The most striking fish we saw were a couple of Oriental Sweetlips, about 12-14 inches long. Our DM held up a shell and made stabbing motions. It was an Ivory Conus, a shellfish that stabs fish (or careless handlers) with a poisonous barb. We also saw some cowries for the first time; a Tiger Cowry and an Egg Cowry. They were much bigger than I thought they would be, a little larger than my fist. The night dive was great. I had a new light, a UK SL4, and it worked well for me. I saw a large Many-Spotted Sweetlip under a ledge and a local delicacy, a Slipper Lobster, slipping into a hole in the coral. It looked like an armored car with thick armored legs.

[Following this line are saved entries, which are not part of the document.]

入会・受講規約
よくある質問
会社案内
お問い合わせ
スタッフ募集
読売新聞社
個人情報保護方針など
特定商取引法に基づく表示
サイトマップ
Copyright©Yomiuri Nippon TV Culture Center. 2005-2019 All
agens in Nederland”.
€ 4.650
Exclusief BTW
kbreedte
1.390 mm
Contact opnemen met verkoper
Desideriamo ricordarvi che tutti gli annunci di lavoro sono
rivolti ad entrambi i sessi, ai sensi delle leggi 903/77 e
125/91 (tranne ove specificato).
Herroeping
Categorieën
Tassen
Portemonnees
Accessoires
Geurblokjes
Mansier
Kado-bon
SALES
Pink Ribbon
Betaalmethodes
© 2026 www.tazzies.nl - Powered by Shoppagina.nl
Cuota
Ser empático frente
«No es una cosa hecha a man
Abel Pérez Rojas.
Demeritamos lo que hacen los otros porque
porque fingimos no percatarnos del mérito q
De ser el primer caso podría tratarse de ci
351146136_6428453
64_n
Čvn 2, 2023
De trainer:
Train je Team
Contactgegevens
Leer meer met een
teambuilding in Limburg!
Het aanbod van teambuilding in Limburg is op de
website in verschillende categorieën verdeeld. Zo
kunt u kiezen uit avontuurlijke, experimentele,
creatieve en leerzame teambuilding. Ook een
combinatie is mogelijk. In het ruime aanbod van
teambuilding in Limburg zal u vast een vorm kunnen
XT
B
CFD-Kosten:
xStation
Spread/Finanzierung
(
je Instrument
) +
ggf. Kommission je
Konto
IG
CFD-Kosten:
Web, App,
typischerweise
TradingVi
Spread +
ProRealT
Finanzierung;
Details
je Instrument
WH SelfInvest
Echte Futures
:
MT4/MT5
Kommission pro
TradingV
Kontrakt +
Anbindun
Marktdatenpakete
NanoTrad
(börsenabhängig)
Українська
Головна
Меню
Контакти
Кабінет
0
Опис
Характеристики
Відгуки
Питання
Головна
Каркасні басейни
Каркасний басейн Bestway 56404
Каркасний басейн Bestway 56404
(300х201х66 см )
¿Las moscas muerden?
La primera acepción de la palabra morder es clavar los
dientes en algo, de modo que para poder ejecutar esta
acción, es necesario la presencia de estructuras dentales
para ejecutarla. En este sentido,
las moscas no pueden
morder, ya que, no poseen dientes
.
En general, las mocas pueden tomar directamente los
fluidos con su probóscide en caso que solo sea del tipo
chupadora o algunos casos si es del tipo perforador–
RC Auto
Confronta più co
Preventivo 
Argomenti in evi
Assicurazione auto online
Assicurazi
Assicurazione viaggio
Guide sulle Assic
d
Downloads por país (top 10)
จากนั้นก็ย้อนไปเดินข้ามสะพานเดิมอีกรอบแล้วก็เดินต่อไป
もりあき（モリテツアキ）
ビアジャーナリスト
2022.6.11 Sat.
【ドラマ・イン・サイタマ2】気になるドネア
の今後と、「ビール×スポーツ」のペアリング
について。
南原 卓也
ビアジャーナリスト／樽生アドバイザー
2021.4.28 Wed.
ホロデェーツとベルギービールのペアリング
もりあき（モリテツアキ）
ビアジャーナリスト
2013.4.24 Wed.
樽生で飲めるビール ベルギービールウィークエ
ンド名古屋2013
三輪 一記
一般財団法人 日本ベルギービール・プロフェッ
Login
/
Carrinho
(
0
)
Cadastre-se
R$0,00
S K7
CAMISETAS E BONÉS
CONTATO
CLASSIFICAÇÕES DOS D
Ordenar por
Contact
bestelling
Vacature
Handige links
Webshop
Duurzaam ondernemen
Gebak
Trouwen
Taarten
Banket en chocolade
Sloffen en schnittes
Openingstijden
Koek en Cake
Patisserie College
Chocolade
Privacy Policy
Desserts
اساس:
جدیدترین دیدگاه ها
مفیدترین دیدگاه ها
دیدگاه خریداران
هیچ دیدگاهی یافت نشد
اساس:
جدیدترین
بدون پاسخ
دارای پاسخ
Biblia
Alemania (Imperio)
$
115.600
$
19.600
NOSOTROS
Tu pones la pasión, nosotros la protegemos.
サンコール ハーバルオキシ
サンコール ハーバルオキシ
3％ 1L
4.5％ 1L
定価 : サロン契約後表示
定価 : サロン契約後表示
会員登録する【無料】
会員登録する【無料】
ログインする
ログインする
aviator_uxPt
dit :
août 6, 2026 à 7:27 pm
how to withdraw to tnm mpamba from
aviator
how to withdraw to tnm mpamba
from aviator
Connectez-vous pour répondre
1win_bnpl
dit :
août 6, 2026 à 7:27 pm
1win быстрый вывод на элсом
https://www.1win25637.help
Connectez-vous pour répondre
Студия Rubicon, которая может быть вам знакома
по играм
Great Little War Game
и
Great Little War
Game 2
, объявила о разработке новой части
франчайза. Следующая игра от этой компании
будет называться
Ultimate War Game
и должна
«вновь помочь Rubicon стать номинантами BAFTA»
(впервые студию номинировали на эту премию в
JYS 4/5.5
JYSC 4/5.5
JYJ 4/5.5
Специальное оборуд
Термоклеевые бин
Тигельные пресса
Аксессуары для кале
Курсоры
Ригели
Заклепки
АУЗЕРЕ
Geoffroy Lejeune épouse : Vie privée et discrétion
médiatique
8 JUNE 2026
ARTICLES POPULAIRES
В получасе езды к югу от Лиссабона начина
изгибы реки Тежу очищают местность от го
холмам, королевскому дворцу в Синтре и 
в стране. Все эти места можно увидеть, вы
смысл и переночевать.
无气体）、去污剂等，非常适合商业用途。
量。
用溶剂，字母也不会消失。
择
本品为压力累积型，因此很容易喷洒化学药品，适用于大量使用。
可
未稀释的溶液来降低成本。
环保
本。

On the final dive, the DM began banging his tank. I checked my air, found him not too far away, and finally, began looking around for a big fish. There was a big one. It must have been 5 meters long. It seemed longer. I had never seen one, but there was no mistaking the side view of a whale shark. It was paralleling the reef wall and moving fast. I finned as close as I could, and looked at the tail which seemed to be barely moving, but it slid past me like a small motorized submersible. The tail seemed about 8 feet tall by itself. What an incredible experience.
Prices for diving are much lower in the Philippines than in the US. For 10 dives between us, 8 meals, and one night’s lodging for two, the price was about $300 (13,000 pesos), or $30 per dive. In Hawaii, we paid around $60 a dive with no lodging.
While we were diving at the resort, some Filipinos from Mindanao, called Badjao, came by on a small houseboat or vinta. They are sometimes called sea gypsies and sail from island to island trading. Badjao are also pearl divers, and they had pearls to trade. It was an enjoyable two days away from the city and in the water.